Cada vez que se desviaba de su RDF, una lista de preguntas aparecía de inmediato en su ordenador: «¿Por qué estaba usted en Manhattan a las 21.00 h del miércoles?». «¿Por qué ha ido a Times Square?» «¿Por qué caminó por la Calle 42 hasta la estación Grand Central?» Todas las preguntas eran generadas por ordenador, pero había que contestarlas igualmente. Lawrence se preguntaba si sus respuestas iban a parar rápidamente a un archivo que nadie leía o si eran analizadas por otro programa. Si uno trabajaba para la Hermandad, no sabía cuándo era observado; por lo tanto, tenía que asumir que lo era constantemente.
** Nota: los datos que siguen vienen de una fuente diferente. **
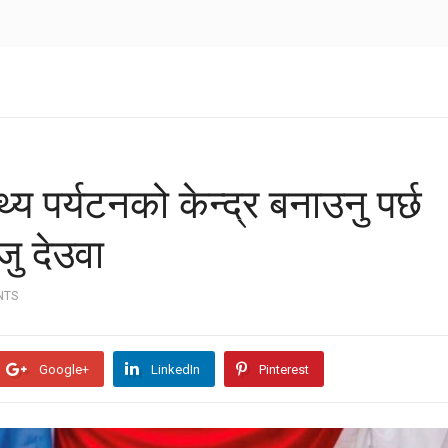
्थ्य पर्यटनको केन्द्र बनाउनु पर्छ
जु देउवा
NTS
Google+
LinkedIn
Pinterest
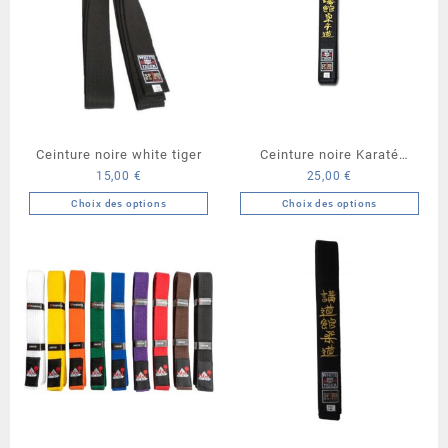
Ceinture noire white tiger
Ceinture noire Karaté
15,00
€
25,00
€
Shotokan White Tiger
Choix des options
Choix des options
Ce
Ce
produit
produit
a
a
plusieurs
plusieurs
variations.
variations.
Les
Les
options
options
peuvent
peuvent
être
être
choisies
choisies
sur
sur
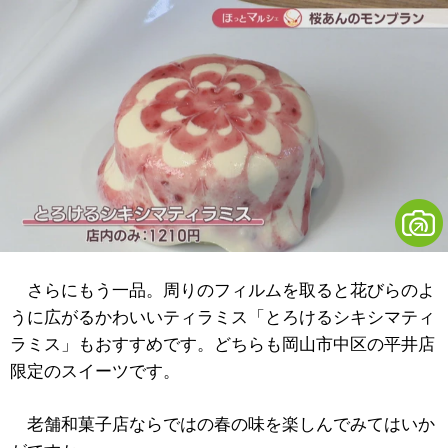
さらにもう一品。周りのフィルムを取ると花びらのよ
うに広がるかわいいティラミス「とろけるシキシマティ
ラミス」もおすすめです。どちらも岡山市中区の平井店
限定のスイーツです。
老舗和菓子店ならではの春の味を楽しんでみてはいか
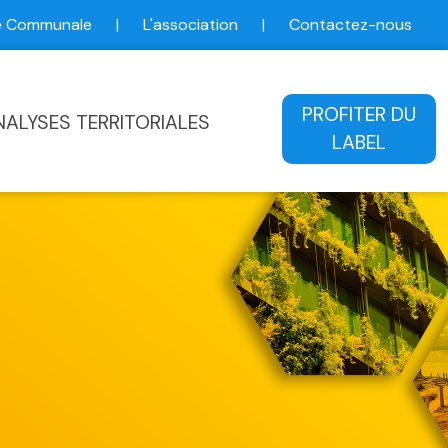
ce Communale
|
L'association
|
Contactez-nous
ale
PROFITER DU
NALYSES TERRITORIALES
LABEL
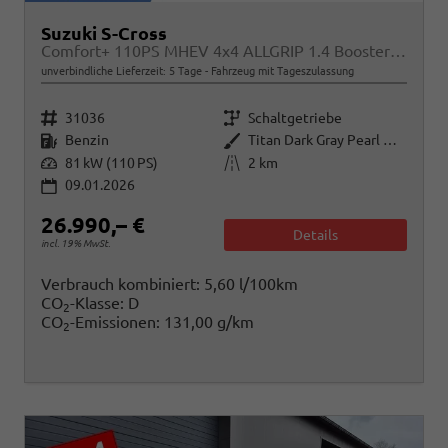
Suzuki S-Cross
Comfort+ 110PS MHEV 4x4 ALLGRIP 1.4 Boosterjet Teilleder Navi Klimaautomatik Sitzheizung ACC PDC v+h 4x Kamera Suzuki-Radio Apple CarPlay Android Auto Touchscreen 2xKeyless 17-LM
unverbindliche Lieferzeit:
5 Tage
Fahrzeug mit Tageszulassung
Fahrzeugnr.
Getriebe
31036
Schaltgetriebe
Kraftstoff
Außenfarbe
Benzin
Titan Dark Gray Pearl Metallic
Leistung
Kilometerstand
81 kW (110 PS)
2 km
09.01.2026
26.990,– €
Details
incl. 19% MwSt.
Verbrauch kombiniert:
5,60 l/100km
CO
-Klasse:
D
2
CO
-Emissionen:
131,00 g/km
2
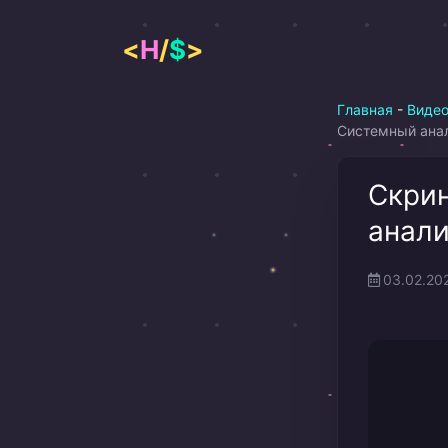
Перейти
к
<
H
/
$
>
содержимому
Главная
-
Виде
Системный ана
Скрин
анали
03.02.20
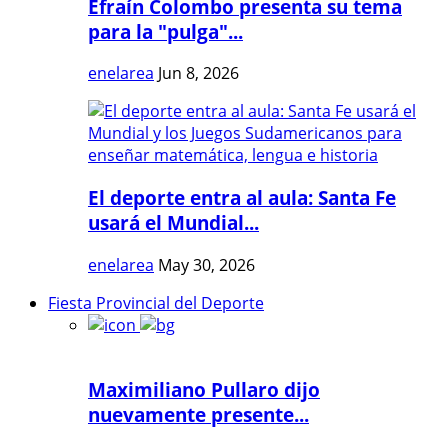
Efraín Colombo presenta su tema
para la "pulga"...
enelarea
Jun 8, 2026
El deporte entra al aula: Santa Fe
usará el Mundial...
enelarea
May 30, 2026
Fiesta Provincial del Deporte
Maximiliano Pullaro dijo
nuevamente presente...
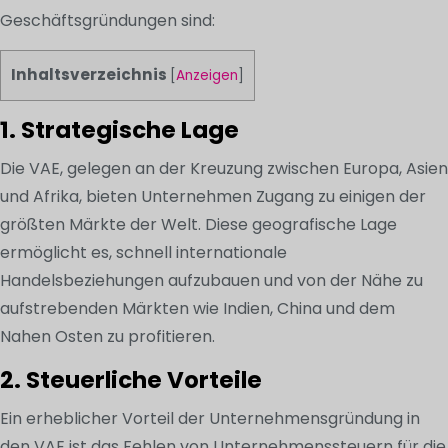
Geschäftsgründungen sind:
Inhaltsverzeichnis
[
Anzeigen
]
1. Strategische Lage
Die VAE, gelegen an der Kreuzung zwischen Europa, Asien
und Afrika, bieten Unternehmen Zugang zu einigen der
größten Märkte der Welt. Diese geografische Lage
ermöglicht es, schnell internationale
Handelsbeziehungen aufzubauen und von der Nähe zu
aufstrebenden Märkten wie Indien, China und dem
Nahen Osten zu profitieren.
2. Steuerliche Vorteile
Ein erheblicher Vorteil der Unternehmensgründung in
den VAE ist das Fehlen von Unternehmenssteuern für die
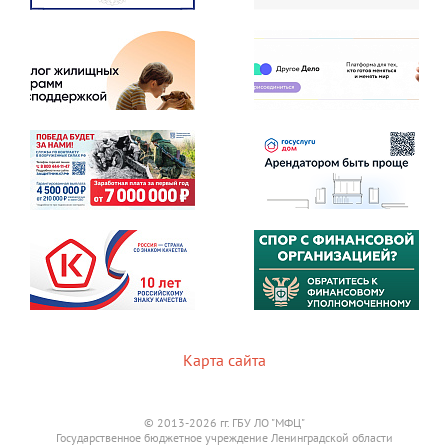
Карта сайта
© 2013-2026 гг. ГБУ ЛО "МФЦ"
Государственное бюджетное учреждение Ленинградской области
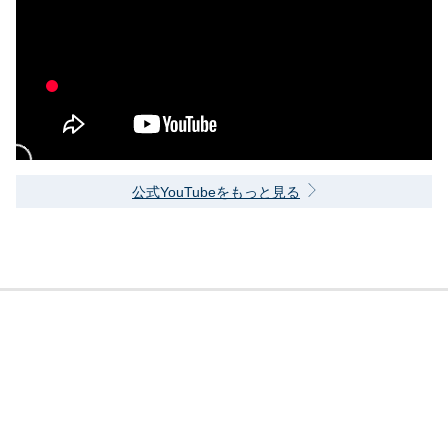
公式YouTubeをもっと見る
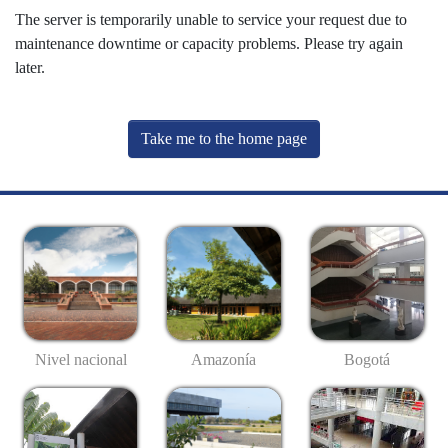
The server is temporarily unable to service your request due to
maintenance downtime or capacity problems. Please try again
later.
Take me to the home page
Nivel nacional
Amazonía
Bogotá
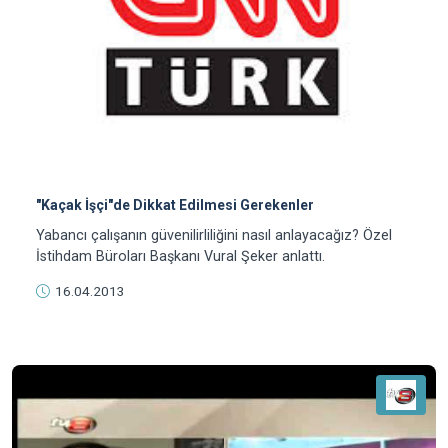
"Kaçak İşçi"de Dikkat Edilmesi Gerekenler
Yabancı çalışanın güvenilirliliğini nasıl anlayacağız? Özel
İstihdam Büroları Başkanı Vural Şeker anlattı.
16.04.2013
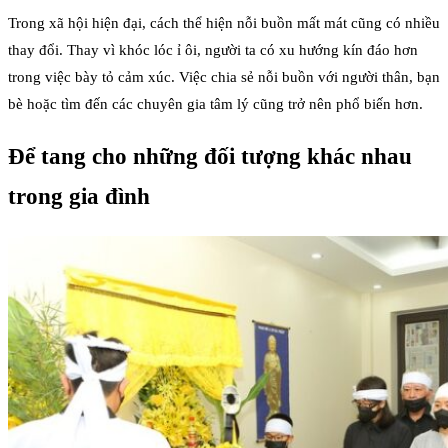
Trong xã hội hiện đại, cách thể hiện nỗi buồn mất mát cũng có nhiều
thay đổi. Thay vì khóc lóc ỉ ôi, người ta có xu hướng kín đáo hơn
trong việc bày tỏ cảm xúc. Việc chia sẻ nỗi buồn với người thân, bạn
bè hoặc tìm đến các chuyên gia tâm lý cũng trở nên phổ biến hơn.
Để tang cho những đối tượng khác nhau
trong gia đình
Cuando Lawrence entró en su casa se quitó los zapatos y la corbata y tiró el maletín bajo la mesa auxiliar. Había comprado todos los muebles con la ayuda de una decoradora contratada por la Fundación. La mujer había declarado que Lawrence tenía una personalidad «primaveral», y en consecuencia los muebles y los cuadros estaban coordinados en tonos pastel, azules y amarillos.

Lawrence siguió el mismo ritual de siempre cuando se encontraba al fin solo: gritó, se situó ante un espejo, sonrió e hizo todo tipo de muecas mientras chillaba como un poseso. Luego, se dio una ducha y se puso una bata.

Un año antes había construido una habitación secreta en el despacho de su casa. Tardó meses en conectarla y ocultarla tras una librería que se desplazaba sobre ruedecillas. Había estado allí hacía tres días y era el momento de hacerle otra visita. Corrió la estantería unos centímetros, se deslizó dentro y encendió la luz. Un pequeño altar budista exhibía dos instantáneas de sus padres tomadas durante una calurosa primavera en Nagano, Japón. En una de ellas se sonreían mutuamente y se sostenían de la mano. En la segunda, su padre aparecía sentado, solo, mirando las montañas con expresión de tristeza. En una mesa, delante de él, había dos antiguas espadas japonesas: la primera, con una incrustación de jade en el mango; la otra, con dos encastres de oro.